Did I make the right decision by ghosting a clingy friend? I’m a 46-year-old woman who’s a teacher and worked with a 32-year-old female educational assistant. We became friends for a couple of years, then she moved to the U.S. when her husband got his dream job. (I’m Canadian.)

Our texts dropped off as to be expected, but we never lost touch. A year later, she suddenly wanted to talk more. A lot more. Said she was lonely, hadn’t made any new friends, missed me. But the texts kept getting more frequent, and if I didn’t respond right away, she would ask: “Are you mad at me? Did I do something wrong?”

When I tried to establish boundaries by saying I was busy, don’t enjoy talking online for hours (especially after schools moved to remote learning during the pandemic), she would say, “I’m trying to be a better friend to you. Why won’t you let me?” and would want to schedule something else. I felt she wasn’t listening to me, and when I firmly cut things short, she would act hurt and text these long apologies that seemed fishing for reassurance. It was exhausting, and I realized I didn’t enjoy our friendship anymore. After I tried to tell her in December I was very busy with work, family, etc., and probably wouldn’t be online over the holidays, she responded with several needy texts. I deleted and blocked her number, except for one forum that I cannot. She’s still begging me to give her another chance. What do I do?

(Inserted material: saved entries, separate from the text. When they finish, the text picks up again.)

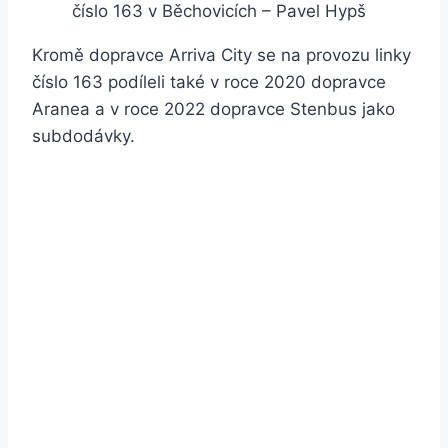
číslo 163 v Běchovicích – Pavel Hypš
Kromě dopravce Arriva City se na provozu linky
číslo 163 podíleli také v roce 2020 dopravce
Aranea a v roce 2022 dopravce Stenbus jako
subdodávky.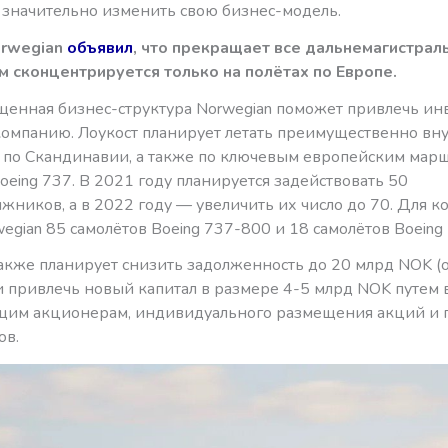
значительно изменить свою бизнес-модель.
orwegian
объявил
, что прекращает все дальнемагистрал
м сконцентрируется только на полётах по Европе.
щенная бизнес-структура Norwegian поможет привлечь ин
компанию. Лоукост планирует летать преимущественно вн
 по Скандинавии, а также по ключевым европейским марш
oeing 737. В 2021 году планируется задействовать 50
ников, а в 2022 году — увеличить их число до 70. Для ко
wegian 85 самолётов Boeing 737-800 и 18 самолётов Boeing
также планирует снизить задолженность до 20 млрд NOK (
и привлечь новый капитал в размере 4-5 млрд NOK путем 
щим акционерам, индивидуального размещения акций и
ов.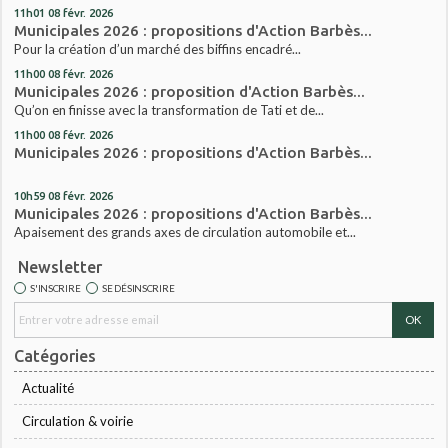
11h01
08
févr. 2026
Municipales 2026 : propositions d'Action Barbès...
Pour la création d’un marché des biffins encadré...
11h00
08
févr. 2026
Municipales 2026 : proposition d'Action Barbès...
Qu’on en finisse avec la transformation de Tati et de...
11h00
08
févr. 2026
Municipales 2026 : propositions d'Action Barbès...
10h59
08
févr. 2026
Municipales 2026 : propositions d'Action Barbès...
Apaisement des grands axes de circulation automobile et...
Newsletter
S'INSCRIRE
SE DÉSINSCRIRE
Catégories
Actualité
Circulation & voirie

—Ex-Friend of a Stage 5 Clinger

Dear Ex-Friend,

You made the right decision. You clearly and compassionately explained to her the conditions under which you could be her friend—namely, that she understand and respect that you have other obligations in your life and can’t be there for her endlessly—and she rejected the terms. I think you could send her one final, firm message that you have a lot going on in your life right now but wish her the best. (I wouldn’t get into how her behavior was wrong, because she will just try to relitigate it.) But even that isn’t really necessary. Also, what’s with the forum that won’t let you block her? That’s a basic online safety feature.

Dear Prudence,

I’m currently redoing my office/bedroom. After years of trying to pull my space together, I’ve finally come up with a cohesive design. The problem is a gift I got from my aunt. She is a wonderful painter and painted me a gorgeous scene. I’ve always loved the picture, but it no longer goes with my design choices. On top of that, she asked me for some photos for inspiration, didn’t like any of them, and chose something she liked better. I’ve always liked the photo so much that I kind of ignored the fact that the subject isn’t something I would have chosen as a piece of art. I’m feeling conflicted because it is an absolutely gorgeous picture that my aunt spent so much time on. I know she feels demoralized that her other nieces and nephews don’t seem to like the art gifts she makes for them. I hate to make her feel bad. She rarely comes to my apartment and almost never comes into my room, so she may never notice. Am I overthinking?

—Artful Reorganization

Dear Artful,

I admit I’m a little unclear on the merits of a cohesive design when it comes at the cost of a picture you’ve always loved painted by an aunt you care for. But it’s not my space or your aunt’s—it’s yours. Just do the traditional thing: Put it away in a closet and hang it up when you know she’s coming over. If she comes over unexpectedly, ends up in your room, and says something about it, just say cheerfully, “I have too many pieces of wall art and not enough wall, so I’m trying to rotate them in and out. It’s fun to mix things up regularly.”

Classic Prudie

A few months ago, in order to spice up our sex lives, I persuaded my wife of four years to try swinging. I searched online and found an ordinary-looking couple I thought would suit us to begin with. We met, had dinner, went to a hotel, and swapped partners. I was surprised and dismayed when the other man, who is older, somewhat overweight, and balding, undressed. He was way larger than me, and for two hours I had to watch him work my wife into multiple fits, screams, and moans. I cannot get that night out of my mind. Sometimes I feel I could just punch my wife in the face. I cannot see how I could possibly be content in my marriage ever again. Is there a way I can overcome this?